Poma and his research team hope to characterize specific breed-related epilepsy syndromes and compare them with human epilepsies. Even within dog breeds, seizure type and neurological signs vary. Understanding these variations is important for proper diagnosis and treatment, he said.
The pilot study involves three common breeds suffering from canine idiopathic epilepsy (having no known cause for the disease): the golden retriever, Australian shepherd and Nova Scotia duck tolling retriever.
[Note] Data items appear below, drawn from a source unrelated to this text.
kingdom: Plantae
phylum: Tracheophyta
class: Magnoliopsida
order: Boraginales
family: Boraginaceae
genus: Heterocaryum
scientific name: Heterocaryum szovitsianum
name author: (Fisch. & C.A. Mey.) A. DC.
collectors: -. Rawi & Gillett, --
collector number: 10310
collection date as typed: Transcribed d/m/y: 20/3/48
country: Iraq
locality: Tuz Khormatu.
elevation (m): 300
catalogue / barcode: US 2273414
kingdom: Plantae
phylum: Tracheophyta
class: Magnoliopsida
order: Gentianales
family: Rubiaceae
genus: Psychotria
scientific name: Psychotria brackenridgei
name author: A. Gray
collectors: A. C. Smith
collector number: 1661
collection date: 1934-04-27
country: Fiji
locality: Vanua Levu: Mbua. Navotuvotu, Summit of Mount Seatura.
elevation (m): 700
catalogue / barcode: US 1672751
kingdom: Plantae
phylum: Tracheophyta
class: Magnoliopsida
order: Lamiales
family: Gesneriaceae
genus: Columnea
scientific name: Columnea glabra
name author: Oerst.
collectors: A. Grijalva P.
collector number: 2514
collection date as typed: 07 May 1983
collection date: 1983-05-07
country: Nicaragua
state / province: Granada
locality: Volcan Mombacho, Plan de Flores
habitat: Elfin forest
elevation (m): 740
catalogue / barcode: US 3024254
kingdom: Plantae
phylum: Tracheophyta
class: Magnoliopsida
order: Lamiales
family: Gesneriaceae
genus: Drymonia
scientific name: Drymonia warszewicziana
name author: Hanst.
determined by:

To characterize conditions properly, Poma begins by gathering information on the dog’s history and performing a neurological examination. A magnetic resonance imaging (MRI) of the brain is performed to rule out primary abnormalities. He also conducts electroencephalography (EEG) to investigate brain electrical activity in epileptic dogs. For this, he uses two types of equipment — a routine EEG system for patients in hospital and an ambulatory system adapted for dogs in their home environment.
Because most dogs suffering from idiopathic epilepsy tend to have seizures at night — and often only in their home environment — using the ambulatory technique will allow researchers to monitor patients more precisely, Poma said.
Both EEG systems can be synchronized with video monitoring to help compare the clinical symptoms observed with abnormal brain electrical activity experienced by the dog during a seizure.
Canine epilepsy often results in frustrating outcomes because dogs can be resistant to conventional treatment with antiepileptic drugs. An alternative research treatment called transcranial magnetic stimulation (TMS) is currently available at OVC. Non-invasive and painless, it uses magnetic stimuli to influence brain electrical activity and reduce the likelihood of a seizure occurring.
It is paired with sophisticated imaging software called Brainsight, which reconstructs a 3-D image of the dog’s brain from the MRI and helps guide the placement of magnetic stimulation to target the affected epileptic site. TMS has been widely used for treating human neurological conditions such as depression, mood disorders, Parkinson’s disease, Alzheimer’s, schizophrenia and epilepsy.
Poma hopes to further link his findings to genes in dogs and humans. He plans to use his improved understanding of the disease to locate abnormal genes and map the causes of epilepsy. He’ll be working with Berge Minassian, a neurologist, epileptologist and geneticist at Toronto’s Hospital for Sick Children.
Also involved in this study are Guelph graduate student Fiona James of the Department of Clinical Studies and epilepsy researcher John Ives of the University of Western Ontario. This work is sponsored by the Canada Foundation for Innovation.